═══ Information supplied

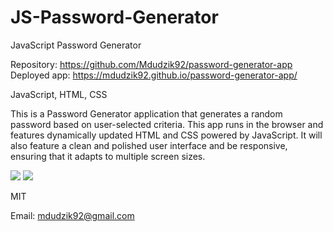 # JS-Password-Generator

JavaScript Password Generator

<!-- Live link to deployed app -->

Repository: https://github.com/Mdudzik92/password-generator-app<br>
Deployed app: https://mdudzik92.github.io/password-generator-app/

<!-- Technologies used -->

JavaScript, HTML, CSS

<!-- Explanation of what the app is -->

This is a Password Generator application that generates a random password based on user-selected criteria. This app runs in the browser and features dynamically updated HTML and CSS powered by JavaScript. It will also feature a clean and polished user interface and be responsive, ensuring that it adapts to multiple screen sizes.

<!-- Screenshot -->

<img src="./img1.png">
<img src="./img2.png">

<!-- License -->

MIT

<!-- Contact information -->

Email: mdudzik92@gmail.com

══════

Exercise goal
Write out every line of the items above, keeping each character as it appears, and leave the pictures out of your answer.

Exercise output
 # JS-Password-Generator

JavaScript Password Generator

<!-- Live link to deployed app -->

Repository: https://github.com/Mdudzik92/password-generator-app<br>
Deployed app: https://mdudzik92.github.io/password-generator-app/

<!-- Technologies used -->

JavaScript, HTML, CSS

<!-- Explanation of what the app is -->

This is a Password Generator application that generates a random password based on user-selected criteria. This app runs in the browser and features dynamically updated HTML and CSS powered by JavaScript. It will also feature a clean and polished user interface and be responsive, ensuring that it adapts to multiple screen sizes.

<!-- Screenshot -->

<img src="./img1.png">
<img src="./img2.png">

<!-- License -->

MIT

<!-- Contact information -->

Email: mdudzik92@gmail.com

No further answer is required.